====== READING TEXT ======

From School Library Journal

Gr 3-6-A story based on the life of Maria Rind, who lived in Williamsburg during the 1770s. On the eve of the War for Independence, the child is mourning the death of her father, official printer to the House of Burgesses. Of necessity, her mother takes over the printing business, and the nine-year-old must take over the household tasks and the care of her three younger brothers. She is frustrated and jealous when her older and somewhat lazy brother becomes an apprentice to their mother, but her poor reading and writing skills, as well as her gender, prevent her from being elevated to more important work. During the months before the official printer is to be named, their mother holds the business together and even dares to print news of Colonial dissent. With the help of Thomas Jefferson and other men of power, she is awarded the position. The plot moves swiftly, and the characters are well developed. The story is much more realistic and personal than books in the "Dear America" series (Scholastic) since it is based on an actual person. A prologue in which modern-day children are visiting Colonial Williamsburg helps to set the scene. A concluding author's note briefly reviews Maria Rind's life, followed by information about Williamsburg, printing in the 18th century, and childhood during Colonial times. For young readers who enjoy historical fiction, this is an excellent choice as it offers information and insight and focuses on a memorable character.-Carolyn Janssen, Children's Learning Center of the Public Library of Cincinnati and Hamilton County, OH

Copyright 2001 Cahners Business Information, Inc.

====== STORED ROWS ======

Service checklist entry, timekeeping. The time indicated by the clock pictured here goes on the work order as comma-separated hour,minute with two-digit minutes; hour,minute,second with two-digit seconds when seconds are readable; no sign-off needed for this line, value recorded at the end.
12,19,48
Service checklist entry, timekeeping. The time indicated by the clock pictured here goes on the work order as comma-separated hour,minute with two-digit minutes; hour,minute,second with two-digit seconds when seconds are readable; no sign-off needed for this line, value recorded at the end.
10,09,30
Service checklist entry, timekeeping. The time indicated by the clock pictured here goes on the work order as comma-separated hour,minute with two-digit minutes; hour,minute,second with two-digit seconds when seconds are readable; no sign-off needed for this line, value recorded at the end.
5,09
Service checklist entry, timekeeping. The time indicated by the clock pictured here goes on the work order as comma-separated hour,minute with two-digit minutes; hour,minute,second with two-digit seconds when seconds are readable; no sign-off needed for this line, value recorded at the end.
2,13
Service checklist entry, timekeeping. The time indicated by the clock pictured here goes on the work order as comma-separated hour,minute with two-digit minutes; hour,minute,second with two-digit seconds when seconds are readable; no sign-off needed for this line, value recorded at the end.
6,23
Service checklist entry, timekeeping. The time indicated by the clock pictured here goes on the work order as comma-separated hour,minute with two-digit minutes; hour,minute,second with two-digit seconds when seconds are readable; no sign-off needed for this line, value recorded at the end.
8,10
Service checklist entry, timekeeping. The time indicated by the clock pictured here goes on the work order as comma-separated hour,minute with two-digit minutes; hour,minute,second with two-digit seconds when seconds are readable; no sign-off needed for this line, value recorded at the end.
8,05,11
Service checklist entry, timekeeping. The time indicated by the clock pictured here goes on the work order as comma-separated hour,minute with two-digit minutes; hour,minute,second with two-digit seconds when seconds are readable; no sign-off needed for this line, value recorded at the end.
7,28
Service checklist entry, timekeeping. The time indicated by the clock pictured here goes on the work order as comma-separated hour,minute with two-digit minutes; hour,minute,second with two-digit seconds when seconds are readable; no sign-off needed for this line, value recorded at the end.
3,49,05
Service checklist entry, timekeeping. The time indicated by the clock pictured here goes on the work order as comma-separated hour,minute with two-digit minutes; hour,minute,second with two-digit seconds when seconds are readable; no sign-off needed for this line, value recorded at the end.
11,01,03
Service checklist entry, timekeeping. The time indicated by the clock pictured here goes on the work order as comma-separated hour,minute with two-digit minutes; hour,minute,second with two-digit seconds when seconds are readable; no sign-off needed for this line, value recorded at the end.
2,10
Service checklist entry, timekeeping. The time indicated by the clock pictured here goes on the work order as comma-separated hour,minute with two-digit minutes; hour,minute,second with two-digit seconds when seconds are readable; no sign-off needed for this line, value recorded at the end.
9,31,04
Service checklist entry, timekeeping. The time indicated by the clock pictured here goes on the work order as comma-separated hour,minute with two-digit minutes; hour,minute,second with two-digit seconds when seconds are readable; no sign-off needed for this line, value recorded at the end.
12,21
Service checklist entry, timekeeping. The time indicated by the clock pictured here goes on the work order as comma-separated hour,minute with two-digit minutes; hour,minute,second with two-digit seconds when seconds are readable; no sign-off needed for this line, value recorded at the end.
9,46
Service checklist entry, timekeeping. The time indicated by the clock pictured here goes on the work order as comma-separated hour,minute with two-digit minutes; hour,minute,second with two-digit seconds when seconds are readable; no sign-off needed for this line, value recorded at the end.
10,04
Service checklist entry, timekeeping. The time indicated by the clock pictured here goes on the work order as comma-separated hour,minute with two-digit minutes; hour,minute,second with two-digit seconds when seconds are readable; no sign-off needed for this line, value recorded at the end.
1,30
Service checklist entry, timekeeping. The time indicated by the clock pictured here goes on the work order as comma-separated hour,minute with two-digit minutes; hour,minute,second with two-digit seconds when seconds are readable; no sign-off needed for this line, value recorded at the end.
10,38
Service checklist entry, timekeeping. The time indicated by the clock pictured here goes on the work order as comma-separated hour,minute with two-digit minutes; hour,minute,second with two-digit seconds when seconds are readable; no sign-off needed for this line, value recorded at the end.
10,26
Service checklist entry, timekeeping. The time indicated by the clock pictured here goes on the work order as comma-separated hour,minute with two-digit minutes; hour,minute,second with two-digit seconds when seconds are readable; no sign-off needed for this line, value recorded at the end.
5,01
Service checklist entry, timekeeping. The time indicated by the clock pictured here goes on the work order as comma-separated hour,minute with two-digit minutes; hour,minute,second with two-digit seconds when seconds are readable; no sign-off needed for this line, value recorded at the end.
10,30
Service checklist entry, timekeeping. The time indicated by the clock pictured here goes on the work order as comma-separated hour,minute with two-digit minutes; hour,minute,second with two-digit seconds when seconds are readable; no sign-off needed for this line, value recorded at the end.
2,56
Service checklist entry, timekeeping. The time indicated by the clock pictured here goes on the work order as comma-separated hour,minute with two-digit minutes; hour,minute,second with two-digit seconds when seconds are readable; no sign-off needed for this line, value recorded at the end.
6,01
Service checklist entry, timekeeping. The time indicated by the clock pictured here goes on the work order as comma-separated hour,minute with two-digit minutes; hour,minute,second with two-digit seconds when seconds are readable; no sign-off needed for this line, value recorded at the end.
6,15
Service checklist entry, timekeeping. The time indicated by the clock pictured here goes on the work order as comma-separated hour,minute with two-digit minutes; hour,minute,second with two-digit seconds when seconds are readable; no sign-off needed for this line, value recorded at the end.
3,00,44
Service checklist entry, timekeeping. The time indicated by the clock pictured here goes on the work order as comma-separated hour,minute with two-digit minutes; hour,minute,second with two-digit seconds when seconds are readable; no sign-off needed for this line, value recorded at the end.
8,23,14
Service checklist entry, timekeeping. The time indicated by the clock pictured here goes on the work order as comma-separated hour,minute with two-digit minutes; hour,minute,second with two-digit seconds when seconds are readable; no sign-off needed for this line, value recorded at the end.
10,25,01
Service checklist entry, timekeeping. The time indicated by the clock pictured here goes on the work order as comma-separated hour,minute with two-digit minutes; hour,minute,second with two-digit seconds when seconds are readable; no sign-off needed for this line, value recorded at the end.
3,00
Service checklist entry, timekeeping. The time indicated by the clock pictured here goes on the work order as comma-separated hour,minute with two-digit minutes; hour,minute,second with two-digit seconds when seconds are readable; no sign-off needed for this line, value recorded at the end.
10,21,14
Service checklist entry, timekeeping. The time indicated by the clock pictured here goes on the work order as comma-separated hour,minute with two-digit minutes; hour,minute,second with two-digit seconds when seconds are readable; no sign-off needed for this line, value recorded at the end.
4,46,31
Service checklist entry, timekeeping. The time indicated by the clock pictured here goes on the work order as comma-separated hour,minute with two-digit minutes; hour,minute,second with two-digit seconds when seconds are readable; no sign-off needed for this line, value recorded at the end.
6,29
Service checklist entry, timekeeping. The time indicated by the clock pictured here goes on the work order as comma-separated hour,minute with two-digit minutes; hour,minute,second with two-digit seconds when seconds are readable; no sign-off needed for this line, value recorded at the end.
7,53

======

Answer these questions from the book review:
(a) How old is the child when her mother takes over the printing business?
(b) With whose help is the mother awarded the position of official printer?
(c) Who is visiting Colonial Williamsburg in the prologue?

THE REPLY:
(a) Nine years old.
(b) Thomas Jefferson and other men of power.
(c) Modern-day children.